Greystar, which operates more than a million apartment units across the United States, faces accusations of systematically refusing to rent to tenants holding federal housing assistance vouchers in jurisdictions where doing so is illegal.
Civil rights complaints filed this week with state and local authorities in California, Hawaii, Maryland, Michigan, New Jersey, Virginia, and Washington DC allege 114 violations of fair housing law. The charges center on Greystar's alleged practice of rejecting Section 8 vouchers in places that mandate landlords accept them.
The Housing Rights Initiative and the law firm Cohen Milstein submitted the complaints, backed by recorded undercover calls to Greystar properties. In those calls, staff posing as property managers were presented with scenarios involving potential tenants with federal vouchers. According to the groups, Greystar employees either flatly refused the vouchers or imposed conditions on their use that violate local law.
"As the largest landlord in America, Greystar should be setting the standard of best practices for the nation, not systematically rejecting legitimate prospective tenants," Aaron Carr, executive director of the Housing Rights Initiative, said in a statement.

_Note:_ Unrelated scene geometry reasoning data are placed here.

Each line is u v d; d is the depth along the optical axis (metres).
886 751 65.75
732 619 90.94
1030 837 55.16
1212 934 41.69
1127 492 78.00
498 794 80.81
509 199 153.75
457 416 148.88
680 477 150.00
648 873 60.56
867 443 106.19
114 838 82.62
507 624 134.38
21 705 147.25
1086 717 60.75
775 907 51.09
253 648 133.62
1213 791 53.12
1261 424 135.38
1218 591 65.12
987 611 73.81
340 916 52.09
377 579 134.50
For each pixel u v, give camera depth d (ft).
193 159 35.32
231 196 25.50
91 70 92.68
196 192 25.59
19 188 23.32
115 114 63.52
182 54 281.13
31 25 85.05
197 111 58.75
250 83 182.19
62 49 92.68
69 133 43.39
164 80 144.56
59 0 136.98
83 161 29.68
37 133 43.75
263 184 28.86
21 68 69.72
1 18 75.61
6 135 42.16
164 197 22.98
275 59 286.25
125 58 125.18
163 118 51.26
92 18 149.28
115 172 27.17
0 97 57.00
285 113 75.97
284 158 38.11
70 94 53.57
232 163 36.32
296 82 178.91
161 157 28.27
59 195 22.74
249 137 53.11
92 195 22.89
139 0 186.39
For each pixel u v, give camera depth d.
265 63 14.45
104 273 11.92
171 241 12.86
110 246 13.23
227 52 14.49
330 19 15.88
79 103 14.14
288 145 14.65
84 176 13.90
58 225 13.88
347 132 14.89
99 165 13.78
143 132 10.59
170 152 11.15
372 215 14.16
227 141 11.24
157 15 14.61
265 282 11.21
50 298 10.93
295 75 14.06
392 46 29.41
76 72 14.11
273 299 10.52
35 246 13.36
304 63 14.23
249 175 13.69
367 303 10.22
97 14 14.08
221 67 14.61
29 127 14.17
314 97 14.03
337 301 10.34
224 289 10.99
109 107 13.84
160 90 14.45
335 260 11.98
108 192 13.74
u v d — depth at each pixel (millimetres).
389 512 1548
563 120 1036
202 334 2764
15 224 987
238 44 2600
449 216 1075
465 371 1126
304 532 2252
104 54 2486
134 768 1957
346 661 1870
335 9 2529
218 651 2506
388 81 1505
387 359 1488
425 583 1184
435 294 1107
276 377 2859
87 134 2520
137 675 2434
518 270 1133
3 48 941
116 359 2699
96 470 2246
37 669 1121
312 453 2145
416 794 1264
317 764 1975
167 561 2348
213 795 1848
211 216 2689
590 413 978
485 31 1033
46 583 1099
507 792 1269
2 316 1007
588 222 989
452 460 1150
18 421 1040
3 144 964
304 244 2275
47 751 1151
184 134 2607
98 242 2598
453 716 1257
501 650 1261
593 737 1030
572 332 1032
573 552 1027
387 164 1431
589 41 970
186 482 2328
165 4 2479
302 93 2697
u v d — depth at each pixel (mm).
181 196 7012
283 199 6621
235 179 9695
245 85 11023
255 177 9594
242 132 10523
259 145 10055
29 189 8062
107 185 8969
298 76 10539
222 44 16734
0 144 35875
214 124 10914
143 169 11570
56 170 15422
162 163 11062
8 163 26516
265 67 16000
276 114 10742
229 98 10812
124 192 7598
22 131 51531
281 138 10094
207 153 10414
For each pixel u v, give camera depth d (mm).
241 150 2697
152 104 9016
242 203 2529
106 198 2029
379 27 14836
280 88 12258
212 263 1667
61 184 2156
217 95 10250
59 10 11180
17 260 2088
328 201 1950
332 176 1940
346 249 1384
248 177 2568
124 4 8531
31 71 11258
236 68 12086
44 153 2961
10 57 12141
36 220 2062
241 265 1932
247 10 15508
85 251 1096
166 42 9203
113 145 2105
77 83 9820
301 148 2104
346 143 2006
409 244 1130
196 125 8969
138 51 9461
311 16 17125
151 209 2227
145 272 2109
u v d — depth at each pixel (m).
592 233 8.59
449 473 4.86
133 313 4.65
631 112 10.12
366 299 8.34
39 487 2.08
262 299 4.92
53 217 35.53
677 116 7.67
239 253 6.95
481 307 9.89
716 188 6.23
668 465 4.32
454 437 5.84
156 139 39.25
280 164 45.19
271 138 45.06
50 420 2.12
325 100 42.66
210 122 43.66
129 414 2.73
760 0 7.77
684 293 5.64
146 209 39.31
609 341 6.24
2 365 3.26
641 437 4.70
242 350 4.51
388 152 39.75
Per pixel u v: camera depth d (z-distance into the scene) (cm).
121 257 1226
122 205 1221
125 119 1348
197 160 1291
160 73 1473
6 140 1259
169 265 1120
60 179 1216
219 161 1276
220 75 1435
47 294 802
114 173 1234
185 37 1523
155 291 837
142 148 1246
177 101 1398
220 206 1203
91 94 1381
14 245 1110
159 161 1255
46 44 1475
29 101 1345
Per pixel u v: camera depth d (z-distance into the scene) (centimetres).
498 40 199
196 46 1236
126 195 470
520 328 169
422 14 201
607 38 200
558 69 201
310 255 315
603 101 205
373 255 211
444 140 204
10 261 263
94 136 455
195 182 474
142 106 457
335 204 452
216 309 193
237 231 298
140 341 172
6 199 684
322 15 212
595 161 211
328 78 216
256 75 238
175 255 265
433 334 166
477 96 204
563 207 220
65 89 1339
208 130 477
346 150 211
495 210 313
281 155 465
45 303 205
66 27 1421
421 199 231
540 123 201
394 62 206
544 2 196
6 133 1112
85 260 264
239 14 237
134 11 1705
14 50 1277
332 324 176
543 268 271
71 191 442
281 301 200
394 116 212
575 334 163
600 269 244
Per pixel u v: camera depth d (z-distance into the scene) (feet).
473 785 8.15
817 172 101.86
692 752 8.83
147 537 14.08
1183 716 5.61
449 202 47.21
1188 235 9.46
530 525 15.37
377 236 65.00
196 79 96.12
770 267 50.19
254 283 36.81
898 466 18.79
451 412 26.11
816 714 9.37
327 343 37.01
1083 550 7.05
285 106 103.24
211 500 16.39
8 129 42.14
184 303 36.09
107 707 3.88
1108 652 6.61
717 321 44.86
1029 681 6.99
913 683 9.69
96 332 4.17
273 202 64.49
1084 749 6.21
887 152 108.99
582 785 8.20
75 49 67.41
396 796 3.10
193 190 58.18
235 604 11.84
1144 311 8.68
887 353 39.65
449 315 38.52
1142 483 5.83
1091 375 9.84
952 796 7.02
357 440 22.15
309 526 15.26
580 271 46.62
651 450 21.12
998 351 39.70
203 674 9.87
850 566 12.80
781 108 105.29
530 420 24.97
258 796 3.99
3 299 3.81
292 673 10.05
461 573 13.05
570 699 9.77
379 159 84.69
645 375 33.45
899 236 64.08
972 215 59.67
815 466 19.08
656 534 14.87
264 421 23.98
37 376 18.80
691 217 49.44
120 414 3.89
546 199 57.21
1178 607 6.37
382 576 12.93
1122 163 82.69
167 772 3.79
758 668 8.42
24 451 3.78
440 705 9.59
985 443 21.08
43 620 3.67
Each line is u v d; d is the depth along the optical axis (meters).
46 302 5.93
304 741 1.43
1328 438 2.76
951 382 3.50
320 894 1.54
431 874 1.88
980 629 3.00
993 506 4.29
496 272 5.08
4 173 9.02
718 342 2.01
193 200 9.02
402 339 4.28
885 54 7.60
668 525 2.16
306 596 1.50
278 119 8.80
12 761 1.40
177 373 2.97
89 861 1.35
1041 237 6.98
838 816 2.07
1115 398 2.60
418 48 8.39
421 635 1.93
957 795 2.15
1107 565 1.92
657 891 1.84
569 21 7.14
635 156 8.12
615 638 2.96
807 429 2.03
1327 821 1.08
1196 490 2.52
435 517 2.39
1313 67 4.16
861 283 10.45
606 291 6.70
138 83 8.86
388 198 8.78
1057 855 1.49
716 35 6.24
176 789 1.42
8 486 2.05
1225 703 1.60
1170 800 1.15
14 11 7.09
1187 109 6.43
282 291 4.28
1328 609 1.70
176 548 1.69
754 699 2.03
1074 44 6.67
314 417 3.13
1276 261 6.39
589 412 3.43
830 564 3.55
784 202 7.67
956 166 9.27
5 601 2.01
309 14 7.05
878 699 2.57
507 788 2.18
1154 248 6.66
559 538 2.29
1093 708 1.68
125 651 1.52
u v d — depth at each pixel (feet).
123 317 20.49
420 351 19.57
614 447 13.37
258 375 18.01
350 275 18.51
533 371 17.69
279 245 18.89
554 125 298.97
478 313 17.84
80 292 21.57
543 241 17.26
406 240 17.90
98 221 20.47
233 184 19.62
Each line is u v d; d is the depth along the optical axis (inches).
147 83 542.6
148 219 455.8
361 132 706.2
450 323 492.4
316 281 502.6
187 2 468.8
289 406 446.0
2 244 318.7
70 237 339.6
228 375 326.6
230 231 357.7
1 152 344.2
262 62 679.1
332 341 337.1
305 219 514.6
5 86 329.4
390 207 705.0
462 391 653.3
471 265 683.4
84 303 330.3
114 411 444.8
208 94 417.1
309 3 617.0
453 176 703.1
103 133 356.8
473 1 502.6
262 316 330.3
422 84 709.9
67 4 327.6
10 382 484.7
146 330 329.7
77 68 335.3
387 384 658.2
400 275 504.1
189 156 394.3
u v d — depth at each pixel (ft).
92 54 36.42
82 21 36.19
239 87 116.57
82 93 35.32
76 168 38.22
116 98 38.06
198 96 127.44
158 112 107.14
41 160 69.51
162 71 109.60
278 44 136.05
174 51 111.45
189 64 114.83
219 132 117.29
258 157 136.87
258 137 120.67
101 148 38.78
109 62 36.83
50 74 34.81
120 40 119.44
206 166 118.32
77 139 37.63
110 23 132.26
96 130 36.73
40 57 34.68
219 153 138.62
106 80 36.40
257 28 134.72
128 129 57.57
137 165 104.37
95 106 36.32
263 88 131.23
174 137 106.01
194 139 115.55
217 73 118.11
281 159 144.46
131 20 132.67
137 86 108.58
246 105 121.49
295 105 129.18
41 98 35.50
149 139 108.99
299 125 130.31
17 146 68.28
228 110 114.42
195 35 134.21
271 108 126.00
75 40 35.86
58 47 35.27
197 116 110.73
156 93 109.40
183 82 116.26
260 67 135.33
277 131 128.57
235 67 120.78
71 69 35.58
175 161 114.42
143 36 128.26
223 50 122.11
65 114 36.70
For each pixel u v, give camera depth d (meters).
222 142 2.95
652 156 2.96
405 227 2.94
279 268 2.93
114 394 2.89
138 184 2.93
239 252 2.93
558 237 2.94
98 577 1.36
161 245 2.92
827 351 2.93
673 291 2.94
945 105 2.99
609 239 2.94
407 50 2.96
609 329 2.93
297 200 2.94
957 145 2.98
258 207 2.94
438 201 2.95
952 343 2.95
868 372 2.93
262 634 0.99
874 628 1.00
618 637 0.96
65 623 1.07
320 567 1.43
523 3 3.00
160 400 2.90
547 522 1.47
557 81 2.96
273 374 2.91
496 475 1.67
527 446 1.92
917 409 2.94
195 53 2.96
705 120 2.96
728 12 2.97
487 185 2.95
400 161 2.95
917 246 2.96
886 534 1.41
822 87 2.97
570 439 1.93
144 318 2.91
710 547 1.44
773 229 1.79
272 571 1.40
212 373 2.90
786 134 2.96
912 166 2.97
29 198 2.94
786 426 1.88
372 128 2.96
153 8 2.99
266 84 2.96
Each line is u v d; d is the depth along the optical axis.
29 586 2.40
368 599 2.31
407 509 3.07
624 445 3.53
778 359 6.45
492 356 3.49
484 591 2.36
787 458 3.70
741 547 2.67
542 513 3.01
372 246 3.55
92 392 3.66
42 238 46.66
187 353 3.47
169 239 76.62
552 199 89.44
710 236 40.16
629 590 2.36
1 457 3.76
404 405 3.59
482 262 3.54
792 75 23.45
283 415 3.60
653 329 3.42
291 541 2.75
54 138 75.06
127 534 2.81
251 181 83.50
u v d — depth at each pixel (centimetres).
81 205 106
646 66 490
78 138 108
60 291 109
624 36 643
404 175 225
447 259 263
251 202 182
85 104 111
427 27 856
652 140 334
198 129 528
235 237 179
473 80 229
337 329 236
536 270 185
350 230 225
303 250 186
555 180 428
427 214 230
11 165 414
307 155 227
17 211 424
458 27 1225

Greystar operates roughly 235,000 units in the jurisdictions where complaints were filed, according to housing data analyzed by the Private Equity Shareholder Project. The company's response did not address the specific allegations but stated it remains "committed to fair housing practices" and provides training to staff on the issue.
The complaints arrive as Greystar faces mounting legal pressure on multiple fronts. Last month, an investigation detailed how the company charges tenants from a menu of 125 different add-on fees, with several lawsuits seeking class action status alleging these charges are inflated or unlawful. In 2025, Greystar already agreed to a $50 million settlement in a federal case alleging it conspired with other landlords to raise rents, and paid $24 million to resolve Federal Trade Commission allegations it concealed fees from tenants. The company denied wrongdoing in those settlements and has called the pending class action claims implausible.
Author James Rodriguez: "If the voucher allegations stick, Greystar's playbook of skirting regulations just got a lot more expensive."